In place of current sources, the refinery will derive fuels from used cooking oil, fats, greases and soybean oils.
Once reconfigured, the Rodeo plant, which was opened in 1896, will no longer transport or process any crude oil.
As a result, Phillips says, the plant will generate 50% less carbon dioxide and 75% less sulfur dioxide emissions than the site’s current crude oil refinery. Other pollutants will be reduced by about 60%.
The project includes constructing pre-treatment processes and repurposing existing hydrocracking systems to enable production of renewable fuels. Total cost of the conversion is estimated at $800 million, and Phillips expects operating costs to produce the renewable fuels will be lower than for products made from crude.
Phillips also announced plans to shut down its Rodeo Carbon Plant and Santa Maria refining facility (the latter is located about 260 miles south in Arroyo Grande, Calif.). Associated crude oil pipelines will be taken out of service in phases starting in 2023.
Several other refineries in the San Francisco Bay area are evaluating similar strategies.
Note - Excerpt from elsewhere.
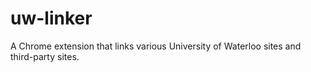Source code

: # uw-linker
A Chrome extension that links various University of Waterloo sites and third-party sites.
Late last month, Marathon Petroleum announced it is "indefinitely idling" a nearby crude oil refinery due to sharp reductions in demand for gasoline during the COVID-19 pandemic. At the time, the company said it is evaluating whether to convert the facility to the output of renewable diesel.
Chevron Richmond and the Martinez Refining (formerly Shell Martinez) also operate refineries in the area.
"We believe the world will require a mix of fuels to meet the growing need for affordable energy,” says Phillips 66 Chairman and CEO Greg Garland. He adds that renewable fuels produced in Rodeo will be an important part of the future.